**Provided text:**
# About this notebook

This notebook is a simple pipeline using pytorch-tabnet (https://github.com/dreamquark-ai/tabnet) following the original paper's parameters (https://arxiv.org/abs/1908.07442).

It performs pretraining on test set and standard 5 fold cross validation with voting ensembling of the folds.

Almost no preprocessing is done (except from removing class 5 row and ignoring trivial columns), no feature engineering is done.

This is just a very basic starting pipeline.


In [None]:
# Install pytorch-tabnet
!pip install pytorch-tabnet

In [None]:
#importing libraries
import numpy as np
import pandas as pd
import matplotlib.pyplot as plt
from pytorch_tabnet.tab_model import TabNetClassifier
from pytorch_tabnet.pretraining import TabNetPretrainer
import torch
from sklearn.metrics import roc_auc_score, accuracy_score
import phik
from phik.report import plot_correlation_matrix
from phik import report

import copy

In [None]:
def reduce_memory_usage(df):
    
    for col in df.columns:
        col_type = df[col].dtype
        
        if col_type != 'object':
            c_min = df[col].min()
            c_max = df[col].max()
            
            if str(col_type)[:3] == 'int':
                if c_min > np.iinfo(np.int8).min and c_max < np.iinfo(np.int8).max:
                    df[col] = df[col].astype(np.int8)
                elif c_min > np.iinfo(np.int16).min and c_max < np.iinfo(np.int16).max:
                    df[col] = df[col].astype(np.int16)
                elif c_min > np.iinfo(np.int32).min and c_max < np.iinfo(np.int32).max:
                    df[col] = df[col].astype(np.int32)
                elif c_min > np.iinfo(np.int64).min and c_max < np.iinfo(np.int64).max:
                    df[col] = df[col].astype(np.int64)
            
            else:
                if c_min > np.finfo(np.float16).min and c_max < np.finfo(np.float16).max:
                    df[col] = df[col].astype(np.float16)
                elif c_min > np.finfo(np.float32).min and c_max < np.finfo(np.float32).max:
                    df[col] = df[col].astype(np.float32)
                else:
                    pass
        else:
            df[col] = df[col].astype('category')
    
    return df

In [None]:
train = pd.read_csv('/kaggle/input/tabular-playground-series-dec-2021/train.csv')
reduce_memory_usage(train)
test = pd.read_csv('/kaggle/input/tabular-playground-series-dec-2021/test.csv')
reduce_memory_usage(test)
# remove the only 5 cover type target
train = train[train.Cover_Type!=5].reset_index(drop=True)
train.loc[train.Cover_Type == 4, 'Cover_Type'] = 3
print(train.shape)
print(test.shape)

In [None]:
train.Cover_Type.value_counts()

**Document images with their source code:**
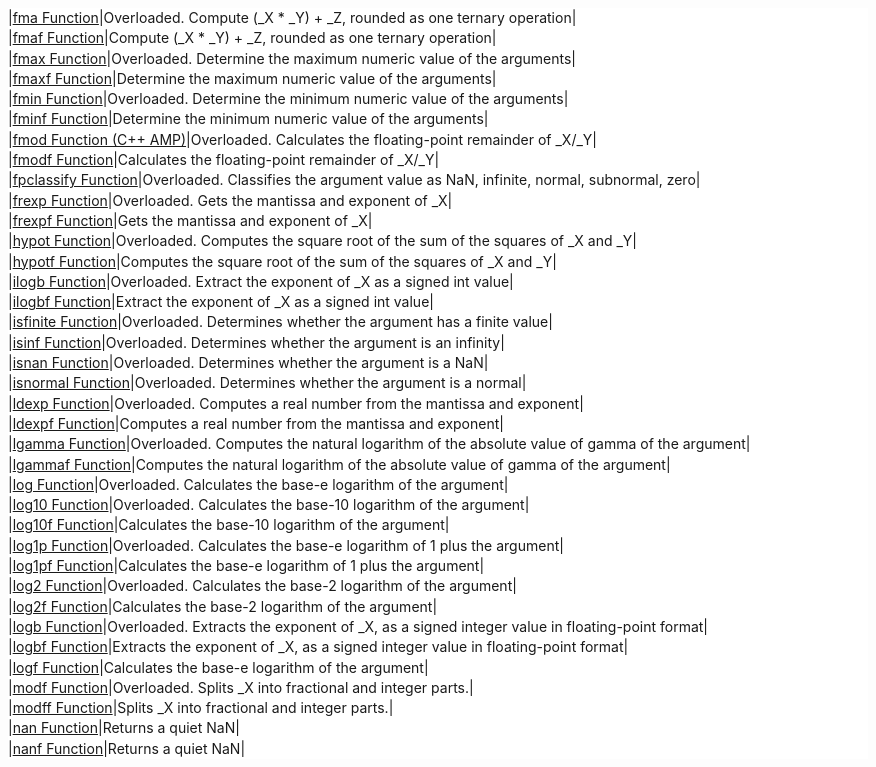 |[fma Function](../vs140/fma-Function.md)|Overloaded. Compute (_X * _Y) + _Z, rounded as one ternary operation|  
|[fmaf Function](../vs140/fmaf-Function.md)|Compute (_X * _Y) + _Z, rounded as one ternary operation|  
|[fmax Function](../vs140/fmax-Function.md)|Overloaded. Determine the maximum numeric value of the arguments|  
|[fmaxf Function](../vs140/fmaxf-Function.md)|Determine the maximum numeric value of the arguments|  
|[fmin Function](../vs140/fmin-Function.md)|Overloaded. Determine the minimum numeric value of the arguments|  
|[fminf Function](../vs140/fminf-Function.md)|Determine the minimum numeric value of the arguments|  
|[fmod Function (C++ AMP)](../vs140/fmod-Function--C---AMP-.md)|Overloaded. Calculates the floating-point remainder of _X/_Y|  
|[fmodf Function](../vs140/fmodf-Function.md)|Calculates the floating-point remainder of _X/_Y|  
|[fpclassify Function](../vs140/fpclassify-Function.md)|Overloaded. Classifies the argument value as NaN, infinite, normal, subnormal, zero|  
|[frexp Function](../vs140/frexp-Function.md)|Overloaded. Gets the mantissa and exponent of _X|  
|[frexpf Function](../vs140/frexpf-Function.md)|Gets the mantissa and exponent of _X|  
|[hypot Function](../vs140/hypot-Function.md)|Overloaded. Computes the square root of the sum of the squares of _X and _Y|  
|[hypotf Function](../vs140/hypotf-Function.md)|Computes the square root of the sum of the squares of _X and _Y|  
|[ilogb Function](../vs140/ilogb-Function.md)|Overloaded. Extract the exponent of _X as a signed int value|  
|[ilogbf Function](../vs140/ilogbf-Function.md)|Extract the exponent of _X as a signed int value|  
|[isfinite Function](../vs140/isfinite-Function.md)|Overloaded. Determines whether the argument has a finite value|  
|[isinf Function](../vs140/isinf-Function.md)|Overloaded. Determines whether the argument is an infinity|  
|[isnan Function](../vs140/isnan-Function.md)|Overloaded. Determines whether the argument is a NaN|  
|[isnormal Function](../vs140/isnormal-Function.md)|Overloaded. Determines whether the argument is a normal|  
|[ldexp Function](../vs140/ldexp-Function.md)|Overloaded. Computes a real number from the mantissa and exponent|  
|[ldexpf Function](../vs140/ldexpf-Function.md)|Computes a real number from the mantissa and exponent|  
|[lgamma Function](../vs140/lgamma-Function.md)|Overloaded. Computes the natural logarithm of the absolute value of gamma of the argument|  
|[lgammaf Function](../vs140/lgammaf-Function.md)|Computes the natural logarithm of the absolute value of gamma of the argument|  
|[log Function](../vs140/log-Function.md)|Overloaded. Calculates the base-e logarithm of the argument|  
|[log10 Function](../vs140/log10-Function.md)|Overloaded. Calculates the base-10 logarithm of the argument|  
|[log10f Function](../vs140/log10f-Function.md)|Calculates the base-10 logarithm of the argument|  
|[log1p Function](../vs140/log1p-Function.md)|Overloaded. Calculates the base-e logarithm of 1 plus the argument|  
|[log1pf Function](../vs140/log1pf-Function.md)|Calculates the base-e logarithm of 1 plus the argument|  
|[log2 Function](../vs140/log2-Function.md)|Overloaded. Calculates the base-2 logarithm of the argument|  
|[log2f Function](../vs140/log2f-Function.md)|Calculates the base-2 logarithm of the argument|  
|[logb Function](../vs140/logb-Function.md)|Overloaded. Extracts the exponent of _X, as a signed integer value in floating-point format|  
|[logbf Function](../vs140/logbf-Function.md)|Extracts the exponent of _X, as a signed integer value in floating-point format|  
|[logf Function](../vs140/logf-Function.md)|Calculates the base-e logarithm of the argument|  
|[modf Function](../vs140/modf-Function.md)|Overloaded. Splits _X into fractional and integer parts.|  
|[modff Function](../vs140/modff-Function.md)|Splits _X into fractional and integer parts.|  
|[nan Function](../vs140/nan-Function.md)|Returns a quiet NaN|  
|[nanf Function](../vs140/nanf-Function.md)|Returns a quiet NaN|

**What you need to do:**
**A.** In one to three sentences, explain what the reduce_memory_usage function in the TabNet notebook does to each column and why it is applied to the train and test data.
**B.** Answer these questions about the TabNet notebook, one per line:
(i) How many folds does the cross validation use?
(ii) On which set is pretraining performed?
(iii) Which Cover_Type value is relabeled as 3 in the training data?
**C.** Carry the TabNet notebook forward from its last cell.

**Answers to the tasks:**
**A.** For each non-object column, it finds the minimum and maximum and casts the column to the smallest integer type (int8, int16, int32 or int64) or float type (float16 or float32) whose range contains those values. Object columns are converted to category. As the function's name states, the purpose is to reduce the memory usage of the loaded train and test data.

**B.**
(i) 5
(ii) The test set
(iii) 4

**C.**
**EDA**
* Aspect is the compass direction that a terrain faces. Here, It is expressed in degrees. All the values from 0 to 359 are present. Besides, there are some values greater than 359 and some smaller than 0. It will be better If we make all the values in this column lie in the range (0, 359). Moreover, all the values in this column lies in the range (-360, 720) so adding 360 to angles smaller than 0 and subtracting 360 from angles greater than 359 will do the work.

In [None]:
train["Aspect"][train["Aspect"] < 0] += 360
train["Aspect"][train["Aspect"] > 359] -= 360

test["Aspect"][test["Aspect"] < 0] += 360
test["Aspect"][test["Aspect"] > 359] -= 360

**A quick Google search about Hillshade leads to the following result:**

Hillshading computes surface illumination as values from 0 to 255 based on a given compass direction to the sun (azimuth) and a certain altitude above the horizon (altitude). Hillshades are often used to produce maps that are visually appealing.

Thus, hillshade is a 3D representation of a terrain which is used to gain insight about its form by measuring luminosity of certain patches of that terrain that results when a source of light is casted at a particular angle.

More Information about hillshade here

In both train and test datasets, there are certain rows with hillshade value more than 255 or less than 0. They must be the result of recording error and should be relpaced with an appropriate value. Perhaps, values less than 0 refer to the darkest shade and replacing them with 0 should be fine. Similarly, we can assume that hillshade values more than 255 refer to the brightest shades and a value of 255 should be good replacement.

In [None]:
train.loc[train["Hillshade_9am"] < 0, "Hillshade_9am"] = 0
test.loc[test["Hillshade_9am"] < 0, "Hillshade_9am"] = 0

train.loc[train["Hillshade_Noon"] < 0, "Hillshade_Noon"] = 0
test.loc[test["Hillshade_Noon"] < 0, "Hillshade_Noon"] = 0

train.loc[train["Hillshade_3pm"] < 0, "Hillshade_3pm"] = 0
test.loc[test["Hillshade_3pm"] < 0, "Hillshade_3pm"] = 0

train.loc[train["Hillshade_9am"] > 255, "Hillshade_9am"] = 255
test.loc[test["Hillshade_9am"] > 255, "Hillshade_9am"] = 255

train.loc[train["Hillshade_Noon"] > 255, "Hillshade_Noon"] = 255
test.loc[test["Hillshade_Noon"] > 255, "Hillshade_Noon"] = 255

train.loc[train["Hillshade_3pm"] > 255, "Hillshade_3pm"] = 255
test.loc[test["Hillshade_3pm"] > 255, "Hillshade_3pm"] = 255

In [None]:
# a = train.nunique().reset_index(drop=False).rename(columns={"index": "feat_name", 0: "count"})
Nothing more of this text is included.